Beyonce almost shut the internet down earlier this week when her GQ magazine cover showing off her supreme sexiness (and a little underboob) was unveiled, and now you can finally gawk at the rest of the photos from the spread, and read up on some things you need to know about Beyonce. Because you can never know too much about Beyonce.
Beyonce is Beyonce’s own biggest critic, and expects Beyonce’s team to be as perfect as Beyonce is:
When she’s on tour, every night she heads back to her hotel room with a DVD of the show she’s just performed. Before going to sleep, she watches that show, critiquing herself, her dancers, her cameramen. The next morning, everyone receives pages of notes.
“One of the reasons I connect to the Super Bowl is that I approach my shows like an athlete,” she says now. “You know how they sit down and watch whoever they’re going to play and study themselves? That’s how I treat this. I watch my performances, and I wish I could just enjoy them, but I see the light that was late. I see, ‘Oh God, that hair did not work.’ Or ‘I should never do that again.’ I try to perfect myself. I want to grow, and I’m always eager for new information.”
When Beyonce is on stage performing, Beyonce’s brain literally shuts off:
She loves being onstage, she says, because it is the one time her inner critic goes silent. “I love my job, but it’s more than that: I need it,” she says. “Because before I gave birth, it was the only time in my life, all throughout my life, that I was lost.” She means this in a good way: When her brain turns off, it is, frankly, a relief. After drilling herself, repeating every move so many times, locking them in, she can then afford not to think. “It’s like a blackout. When I’m onstage, I don’t know what the crap happens. I am gone.”
“Back in the day,” Beyonce used to threaten to beat up boys for bothering Beyonce’s sister Solange, whom Beyonce was very protective of:
Solange recalls how Beyoncé defended her when they were teens. “I can’t tell you how many times in junior high school, how many boys and girls can say Beyoncé came and threatened to put some hands on them if they bothered me,” Solange says with a laugh.
Beyonce is a bit of a feminist:
“You know, equality is a myth, and for some reason, everyone accepts the fact that women don’t make as much money as men do. I don’t understand that. Why do we have to take a backseat?” she says in her [HBO documentary], which begins with her 2011 decision to sever her business relationship with her father. “I truly believe that women should be financially independent from their men. And let’s face it, money gives men the power to run the show. It gives men the power to define value. They define what’s sexy. And men define what’s feminine. It’s ridiculous.”

_ _ _ _

- [Required actions]:
(A) Reproduce the entries exactly as they appear, from the line that contains "[(414, 112)]" through the final line of the entries, including both of those lines.
(B) Write what comes next in the article about Beyonce's GQ cover, picking up after its final sentence.

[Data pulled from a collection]
_ _ _ _

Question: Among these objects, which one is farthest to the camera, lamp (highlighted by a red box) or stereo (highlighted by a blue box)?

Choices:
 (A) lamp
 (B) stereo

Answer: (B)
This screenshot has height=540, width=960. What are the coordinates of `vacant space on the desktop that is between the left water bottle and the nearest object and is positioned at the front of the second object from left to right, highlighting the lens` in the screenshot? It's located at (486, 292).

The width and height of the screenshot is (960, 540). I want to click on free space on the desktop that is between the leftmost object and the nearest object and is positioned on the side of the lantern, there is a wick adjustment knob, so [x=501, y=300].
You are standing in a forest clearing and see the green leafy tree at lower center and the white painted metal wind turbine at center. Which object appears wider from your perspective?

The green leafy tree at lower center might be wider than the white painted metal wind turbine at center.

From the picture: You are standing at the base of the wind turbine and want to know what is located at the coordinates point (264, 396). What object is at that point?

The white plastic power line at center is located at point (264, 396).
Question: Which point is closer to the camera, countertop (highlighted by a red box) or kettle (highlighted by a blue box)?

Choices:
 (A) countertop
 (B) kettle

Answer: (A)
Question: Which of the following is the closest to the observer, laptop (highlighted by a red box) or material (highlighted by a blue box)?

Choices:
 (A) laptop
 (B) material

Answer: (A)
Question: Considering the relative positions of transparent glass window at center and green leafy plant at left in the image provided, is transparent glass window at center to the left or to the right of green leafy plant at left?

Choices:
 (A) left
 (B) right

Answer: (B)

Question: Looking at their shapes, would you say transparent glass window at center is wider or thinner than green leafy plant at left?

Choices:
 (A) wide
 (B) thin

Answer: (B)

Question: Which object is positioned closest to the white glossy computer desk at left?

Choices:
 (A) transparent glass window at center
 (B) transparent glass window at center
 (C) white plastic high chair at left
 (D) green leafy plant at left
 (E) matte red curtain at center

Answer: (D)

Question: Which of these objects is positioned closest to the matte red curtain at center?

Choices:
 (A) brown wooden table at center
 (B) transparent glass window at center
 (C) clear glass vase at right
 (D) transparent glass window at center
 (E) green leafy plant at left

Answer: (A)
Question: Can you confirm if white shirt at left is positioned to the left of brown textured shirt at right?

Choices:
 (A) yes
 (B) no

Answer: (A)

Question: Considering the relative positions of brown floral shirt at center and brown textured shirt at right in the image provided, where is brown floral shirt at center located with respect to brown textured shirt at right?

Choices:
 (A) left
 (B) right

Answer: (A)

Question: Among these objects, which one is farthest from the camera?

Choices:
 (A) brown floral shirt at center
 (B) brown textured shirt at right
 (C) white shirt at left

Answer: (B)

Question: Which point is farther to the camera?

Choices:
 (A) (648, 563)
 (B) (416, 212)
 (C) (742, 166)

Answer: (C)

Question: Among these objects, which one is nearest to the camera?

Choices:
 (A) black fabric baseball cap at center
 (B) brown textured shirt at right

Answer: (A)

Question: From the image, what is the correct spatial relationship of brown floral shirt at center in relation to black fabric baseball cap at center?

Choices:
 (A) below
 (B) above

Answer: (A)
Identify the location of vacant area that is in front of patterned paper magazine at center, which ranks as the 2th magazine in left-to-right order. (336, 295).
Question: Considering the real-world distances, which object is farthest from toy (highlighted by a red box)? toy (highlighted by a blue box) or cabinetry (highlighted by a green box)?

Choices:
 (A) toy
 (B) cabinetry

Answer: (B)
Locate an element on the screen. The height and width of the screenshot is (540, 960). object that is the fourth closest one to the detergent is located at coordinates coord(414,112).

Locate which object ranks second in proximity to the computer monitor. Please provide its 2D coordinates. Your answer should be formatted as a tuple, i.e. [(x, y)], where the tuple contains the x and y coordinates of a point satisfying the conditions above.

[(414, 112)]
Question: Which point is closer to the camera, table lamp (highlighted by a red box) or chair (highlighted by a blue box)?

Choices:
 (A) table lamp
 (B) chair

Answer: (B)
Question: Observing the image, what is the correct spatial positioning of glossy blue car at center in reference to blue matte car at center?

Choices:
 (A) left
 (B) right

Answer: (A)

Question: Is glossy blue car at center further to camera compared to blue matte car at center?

_ _ _ _

- [Answers to the tasks]:
(A)
[(414, 112)]
Question: Which point is closer to the camera, table lamp (highlighted by a red box) or chair (highlighted by a blue box)?

Choices:
 (A) table lamp
 (B) chair

Answer: (B)
Question: Observing the image, what is the correct spatial positioning of glossy blue car at center in reference to blue matte car at center?

Choices:
 (A) left
 (B) right

Answer: (A)

Question: Is glossy blue car at center further to camera compared to blue matte car at center?

(B)
Beyonce has to constantly remind Beyonce that Beyonce deserves everything Beyonce’s achieved thus far:
“I worked so hard during my childhood to meet this goal: By the time I was 30 years old, I could do what I want,” she says. “I’ve reached that. I feel very fortunate to be in that position. But I’ve sacrificed a lot of things, and I’ve worked harder than probably anyone I know, at least in the music industry. So I just have to remind myself that I deserve it.”
And reminding Beyonce of Beyonce’s accomplishments isn’t too hard. In Beyonce’s conference room Beyonce’s her “sleek office suite in midtown Manhattan” sits Beyonce’s “sixteen Grammys, each wall-mounted in its own Plexiglas box.” Down the hall:
…is another long, narrow room that contains the official Beyoncé archive, a temperature-controlled digital-storage facility that contains virtually every existing photograph of her, starting with the very first frames taken of Destiny’s Child, the ’90s girl group she once fronted; every interview she’s ever done; every video of every show she’s ever performed; every diary entry she’s ever recorded while looking into the unblinking eye of her laptop.
The room, which she calls her “crazy archive,” is also home to thousands of hours of private video footage, compiled by a “visual director” who has shot practically her every waking moment, up to sixteen hours a day, since 2005.
And this room—she calls it her “crazy archive”—is a key part of that, she will explain, so, “you know, I can always say, ‘I want that interview I did for GQ,’ and we can find it.” And indeed, she will be able to find it, because the room in which you are sitting is rigged with a camera and microphone that is capturing not just her every utterance but yours as well. These are the ground rules: Before you get to see Beyoncé, you must first agree to live forever in her archive, too.
Also:
“I now know that, yes, I am powerful,” she says. “I’m more powerful than my mind can even digest and understand.”
And now for the sexy photoshoot:
You’re welcome.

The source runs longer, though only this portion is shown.